In September 2012, over 500 people gathered at the University of Cape Town for a five-day conference entitled, “Towards Carnegie3: Strategies to Overcome Poverty & Inequality”. The conference launched the Carnegie3 Inquiry, at the request of the National Planning Commission, bringing together academics, government officials and members of civil society organisations to share ideas and models for effective action in keeping with the goals spelt out in the National Development Plan, notably the elimination of poverty and the significant reduction of the current levels of inequality. The conference provided a platform for discussion and debate amongst academic researchers, government and practitioners, with a strong focus on effective, practical strategies to address inequality and poverty and inspire change at a local, regional and national level.

Rough Guide

A ‘Rough Guide’ draft report providing an overview of some key themes addressed in over 300 presentations at the September 2012 conference, with particular focus on identifying gaps and areas in need of further research and sharing effective models, is currently being circulated to authors and presenters. The final conference report will be published by the end of 2013.

The conference demonstrated that the country is alive with potential, positively crackling with energy. The issue now for all those who have – or wish to become – involved in the Carnegie3 process is how best to harness this energy in such a way as to reach a critical mass which begins visibly to turn around the unnecessary reality of failing schools, massive unemployment and increasing inequality.

Next Steps

Two next steps may continue to move us along in the right direction. The first is to use this Carnegie3 website to transmit information and share ideas between different organizational, geographical or subject silos. This process will unfold over the coming months. The second is to facilitate small workshops on critical issues in different parts of the country – bringing together government officials, academics and members of civil society to share their knowledge and experience in a process of cross-pollination during three-day workshops on particular themes.

Econ3x3 Forum

Whilst Carnegie3 was stimulated into existence at the request of and with support from the National Planning Commission (NPC) in the Office of the Presidency, the Research Project on Employment, Income Distribution and Inclusive Growth – designed as a national collaborative, independent research initiative – was stimulated and funded by the National Treasury which, in turn, was very supportive of the Carnegie3 process. Through the work of the Research Project lead by Murray Leibbrandt (UCT) and Frederick Fourie (University of the Free State), a number of papers focused specifically on unemployment were submitted to the conference at which the Project was officially launched.

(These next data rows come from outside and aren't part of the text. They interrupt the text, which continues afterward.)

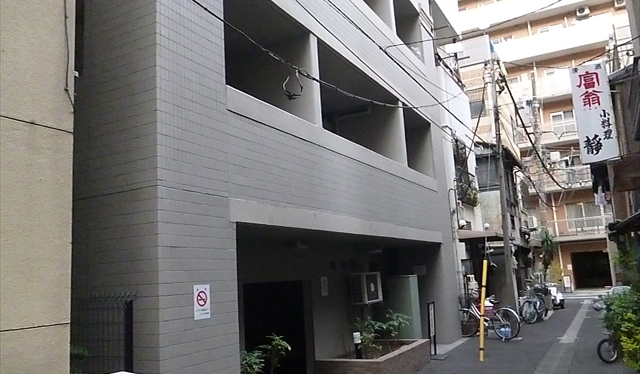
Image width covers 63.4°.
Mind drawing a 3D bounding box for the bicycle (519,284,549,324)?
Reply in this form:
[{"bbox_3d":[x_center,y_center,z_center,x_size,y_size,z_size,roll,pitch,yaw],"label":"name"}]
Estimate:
[{"bbox_3d":[6.024,3.265,14.505,0.560,1.000,1.700,-13,-14,43],"label":"bicycle"}]

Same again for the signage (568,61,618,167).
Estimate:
[{"bbox_3d":[4.926,-1.329,9.310,0.556,1.745,0.180,-8,-11,22],"label":"signage"}]

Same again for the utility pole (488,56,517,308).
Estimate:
[{"bbox_3d":[4.591,0.033,12.965,0.260,6.999,0.260,-9,-11,28],"label":"utility pole"}]

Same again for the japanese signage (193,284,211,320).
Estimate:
[{"bbox_3d":[-1.038,1.019,4.578,0.020,0.302,0.210,-9,-11,28],"label":"japanese signage"}]

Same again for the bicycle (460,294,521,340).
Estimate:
[{"bbox_3d":[3.715,2.926,11.756,0.560,1.000,1.750,4,-13,-37],"label":"bicycle"}]

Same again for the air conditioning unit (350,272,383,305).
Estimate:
[{"bbox_3d":[0.885,1.897,9.715,0.290,0.540,0.750,-9,-11,28],"label":"air conditioning unit"}]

At the same time a dedicated website was established to encourage critical debate ( In its own words, the website publishes accessible research-based contributions and expert commentaries with a view to encouraging debate on an inte­grated and consistent policy response to unemployment, inequality and poverty and a stronger engagement between research and policy making. From the perspective of the Carnegie3 process, the Econ3x3 Forum is building a powerful network of South African (and other) social scientists promoting dialogue across disciplines and paradigms to deepen our understanding of the dynamics of employment and unemployment, incomes and social outcomes and, notably, the interconnections between these three areas.